EXERCISE DESCRIPTION:
Print out the full listing below, word for word.

[DATA RECORDS — start]

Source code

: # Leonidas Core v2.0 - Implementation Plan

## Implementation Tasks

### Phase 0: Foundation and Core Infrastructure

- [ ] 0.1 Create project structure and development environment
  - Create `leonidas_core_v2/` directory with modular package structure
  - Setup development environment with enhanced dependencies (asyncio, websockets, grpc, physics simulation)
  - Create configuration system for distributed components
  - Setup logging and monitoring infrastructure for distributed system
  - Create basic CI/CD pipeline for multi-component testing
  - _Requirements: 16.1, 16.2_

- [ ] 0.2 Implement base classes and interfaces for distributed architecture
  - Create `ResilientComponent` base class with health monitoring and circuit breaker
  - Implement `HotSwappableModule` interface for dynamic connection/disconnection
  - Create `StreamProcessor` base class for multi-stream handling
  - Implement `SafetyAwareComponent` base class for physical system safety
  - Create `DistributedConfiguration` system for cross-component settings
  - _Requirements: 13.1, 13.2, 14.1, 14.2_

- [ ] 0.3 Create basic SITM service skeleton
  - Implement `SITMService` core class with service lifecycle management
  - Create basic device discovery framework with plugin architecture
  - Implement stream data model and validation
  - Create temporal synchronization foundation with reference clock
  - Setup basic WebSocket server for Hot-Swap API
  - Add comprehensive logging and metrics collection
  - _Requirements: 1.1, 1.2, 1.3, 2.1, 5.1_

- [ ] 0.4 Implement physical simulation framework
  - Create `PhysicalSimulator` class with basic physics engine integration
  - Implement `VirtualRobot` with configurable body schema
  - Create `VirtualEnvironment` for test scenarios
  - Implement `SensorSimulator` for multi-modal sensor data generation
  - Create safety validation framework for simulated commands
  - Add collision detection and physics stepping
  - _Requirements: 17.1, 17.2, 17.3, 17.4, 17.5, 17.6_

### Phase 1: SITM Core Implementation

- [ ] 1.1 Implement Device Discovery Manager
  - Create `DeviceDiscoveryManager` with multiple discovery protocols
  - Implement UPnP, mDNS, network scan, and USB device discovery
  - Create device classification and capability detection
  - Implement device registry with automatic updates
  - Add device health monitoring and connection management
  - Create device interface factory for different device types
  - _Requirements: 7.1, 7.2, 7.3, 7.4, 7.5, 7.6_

[DATA RECORDS — finish]

RESULT:
Source code

: # Leonidas Core v2.0 - Implementation Plan

## Implementation Tasks

### Phase 0: Foundation and Core Infrastructure

- [ ] 0.1 Create project structure and development environment
  - Create `leonidas_core_v2/` directory with modular package structure
  - Setup development environment with enhanced dependencies (asyncio, websockets, grpc, physics simulation)
  - Create configuration system for distributed components
  - Setup logging and monitoring infrastructure for distributed system
  - Create basic CI/CD pipeline for multi-component testing
  - _Requirements: 16.1, 16.2_

- [ ] 0.2 Implement base classes and interfaces for distributed architecture
  - Create `ResilientComponent` base class with health monitoring and circuit breaker
  - Implement `HotSwappableModule` interface for dynamic connection/disconnection
  - Create `StreamProcessor` base class for multi-stream handling
  - Implement `SafetyAwareComponent` base class for physical system safety
  - Create `DistributedConfiguration` system for cross-component settings
  - _Requirements: 13.1, 13.2, 14.1, 14.2_

- [ ] 0.3 Create basic SITM service skeleton
  - Implement `SITMService` core class with service lifecycle management
  - Create basic device discovery framework with plugin architecture
  - Implement stream data model and validation
  - Create temporal synchronization foundation with reference clock
  - Setup basic WebSocket server for Hot-Swap API
  - Add comprehensive logging and metrics collection
  - _Requirements: 1.1, 1.2, 1.3, 2.1, 5.1_

- [ ] 0.4 Implement physical simulation framework
  - Create `PhysicalSimulator` class with basic physics engine integration
  - Implement `VirtualRobot` with configurable body schema
  - Create `VirtualEnvironment` for test scenarios
  - Implement `SensorSimulator` for multi-modal sensor data generation
  - Create safety validation framework for simulated commands
  - Add collision detection and physics stepping
  - _Requirements: 17.1, 17.2, 17.3, 17.4, 17.5, 17.6_

### Phase 1: SITM Core Implementation

- [ ] 1.1 Implement Device Discovery Manager
  - Create `DeviceDiscoveryManager` with multiple discovery protocols
  - Implement UPnP, mDNS, network scan, and USB device discovery
  - Create device classification and capability detection
  - Implement device registry with automatic updates
  - Add device health monitoring and connection management
  - Create device interface factory for different device types
  - _Requirements: 7.1, 7.2, 7.3, 7.4, 7.5, 7.6_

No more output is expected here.